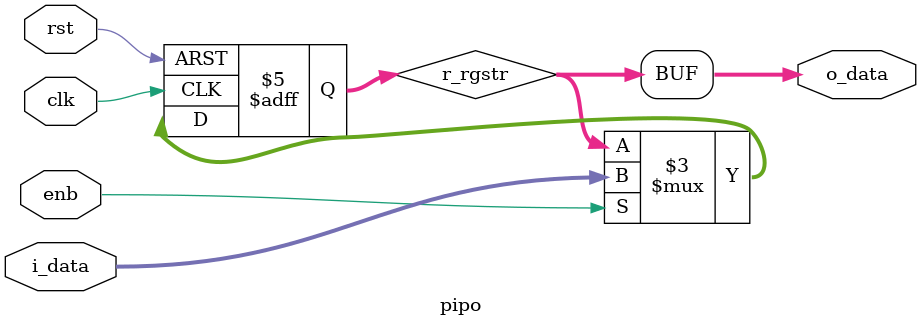
<source format=sv>
module pipo #(
	parameter DW = 4
	)(
	input               clk,
	input               rst,
	input               enb,
	input  [DW-1:0]     i_data,

	output [DW-1:0]     o_data
	);

	logic [DW-1:0]      r_rgstr;

	always_ff@(posedge clk or negedge rst) begin: register
	    if(!rst)
	        r_rgstr  <= '0;
	    else if (enb)
	        r_rgstr  <= i_data;
	end:register

	assign o_data  = r_rgstr;

endmodule

</source>
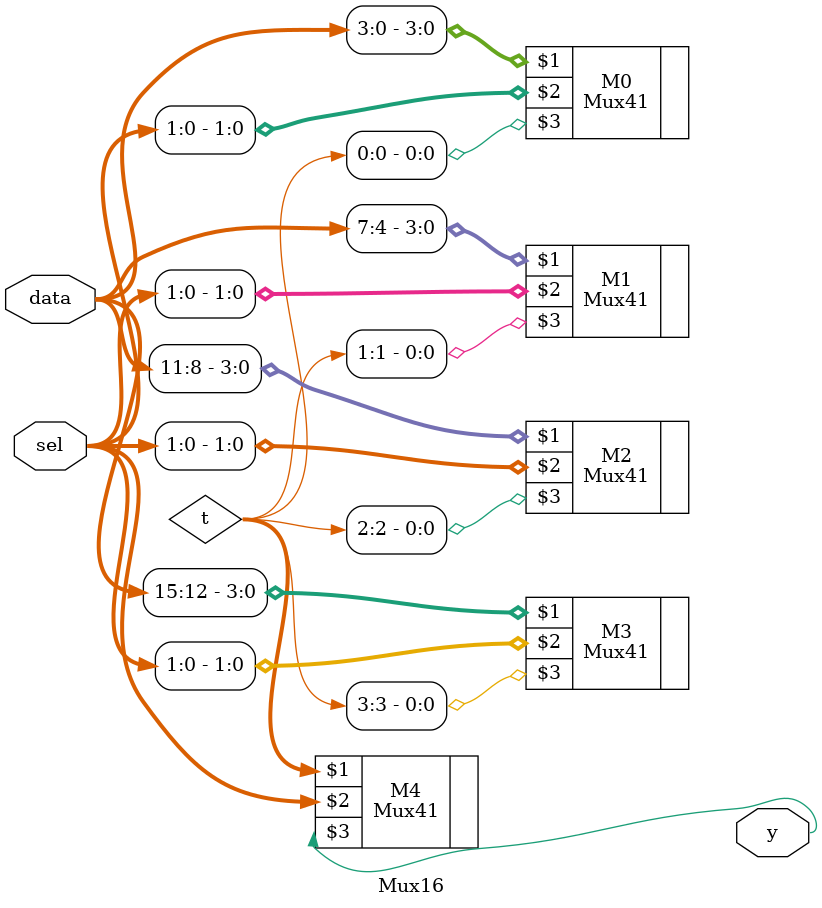
<source format=v>
`timescale 1ns / 1ps

module Mux16(data, sel, y);
input [15:0] data;
input [3:0] sel;
output y;
wire [3:0]t;

Mux41 M0(data[3:0], sel[1:0], t[0]);
Mux41 M1(data[7:4], sel[1:0], t[1]);
Mux41 M2(data[11:8], sel[1:0], t[2]);
Mux41 M3(data[15:12], sel[1:0], t[3]);
Mux41 M4(t[3:0], sel[3:0], y);

endmodule

</source>
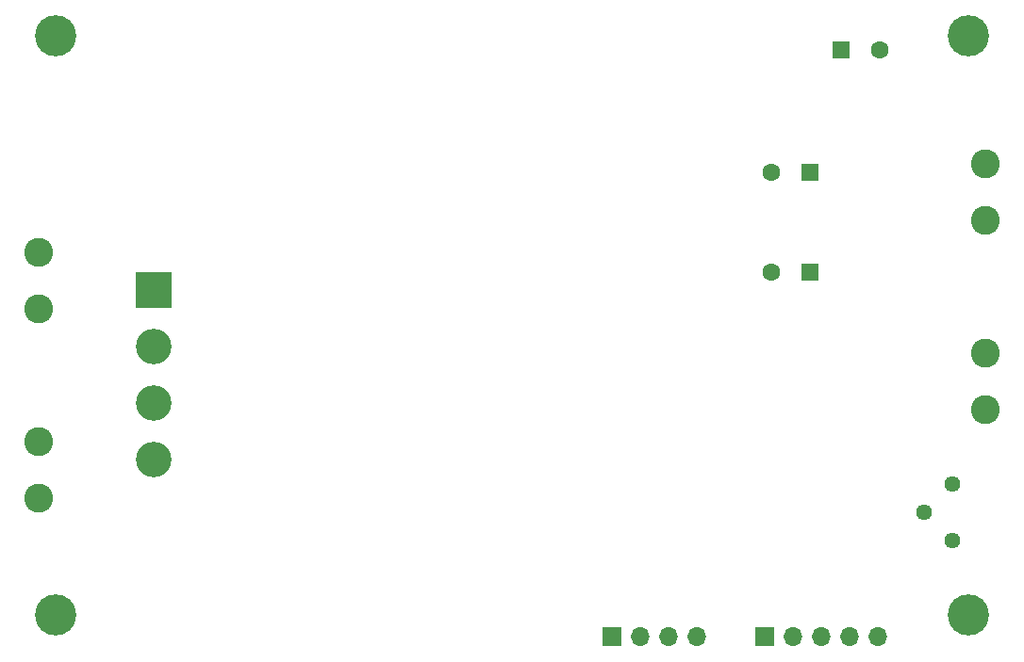
<source format=gbs>
%TF.GenerationSoftware,KiCad,Pcbnew,6.0.8-f2edbf62ab~116~ubuntu20.04.1*%
%TF.CreationDate,2022-10-11T00:42:46-04:00*%
%TF.ProjectId,Linear_PSU_APFC_Pre_Reg,4c696e65-6172-45f5-9053-555f41504643,rev?*%
%TF.SameCoordinates,Original*%
%TF.FileFunction,Soldermask,Bot*%
%TF.FilePolarity,Negative*%
%FSLAX46Y46*%
G04 Gerber Fmt 4.6, Leading zero omitted, Abs format (unit mm)*
G04 Created by KiCad (PCBNEW 6.0.8-f2edbf62ab~116~ubuntu20.04.1) date 2022-10-11 00:42:46*
%MOMM*%
%LPD*%
G01*
G04 APERTURE LIST*
%ADD10R,1.600000X1.600000*%
%ADD11C,1.600000*%
%ADD12R,3.200000X3.200000*%
%ADD13C,3.200000*%
%ADD14R,1.700000X1.700000*%
%ADD15O,1.700000X1.700000*%
%ADD16C,2.600000*%
%ADD17C,3.700000*%
%ADD18C,1.440000*%
G04 APERTURE END LIST*
D10*
%TO.C,C22*%
X134250000Y-67750000D03*
D11*
X130750000Y-67750000D03*
%TD*%
D10*
%TO.C,C20*%
X137000000Y-47750000D03*
D11*
X140500000Y-47750000D03*
%TD*%
D12*
%TO.C,D1*%
X75350000Y-69350000D03*
D13*
X75350000Y-74430000D03*
X75350000Y-79510000D03*
X75350000Y-84590000D03*
%TD*%
D14*
%TO.C,J1*%
X130175000Y-100500000D03*
D15*
X132715000Y-100500000D03*
X135255000Y-100500000D03*
X137795000Y-100500000D03*
X140335000Y-100500000D03*
%TD*%
D10*
%TO.C,C21*%
X134250000Y-58750000D03*
D11*
X130750000Y-58750000D03*
%TD*%
D16*
%TO.C,J6*%
X150000000Y-80040000D03*
X150000000Y-74960000D03*
%TD*%
%TO.C,J5*%
X150000000Y-63040000D03*
X150000000Y-57960000D03*
%TD*%
%TO.C,J2*%
X65000000Y-82960000D03*
X65000000Y-88040000D03*
%TD*%
D17*
%TO.C,H4*%
X66500000Y-98500000D03*
%TD*%
D14*
%TO.C,J4*%
X116500000Y-100500000D03*
D15*
X119040000Y-100500000D03*
X121580000Y-100500000D03*
X124120000Y-100500000D03*
%TD*%
D17*
%TO.C,H1*%
X66500000Y-46500000D03*
%TD*%
D16*
%TO.C,J3*%
X65000000Y-71040000D03*
X65000000Y-65960000D03*
%TD*%
D18*
%TO.C,RV1*%
X146985000Y-86760000D03*
X144445000Y-89300000D03*
X146985000Y-91840000D03*
%TD*%
D17*
%TO.C,H2*%
X148500000Y-46500000D03*
%TD*%
%TO.C,H3*%
X148500000Y-98500000D03*
%TD*%
M02*

</source>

## Assignment
What number of lines in the records contain the word "LIST"? Answer with that number alone.

## Answer
2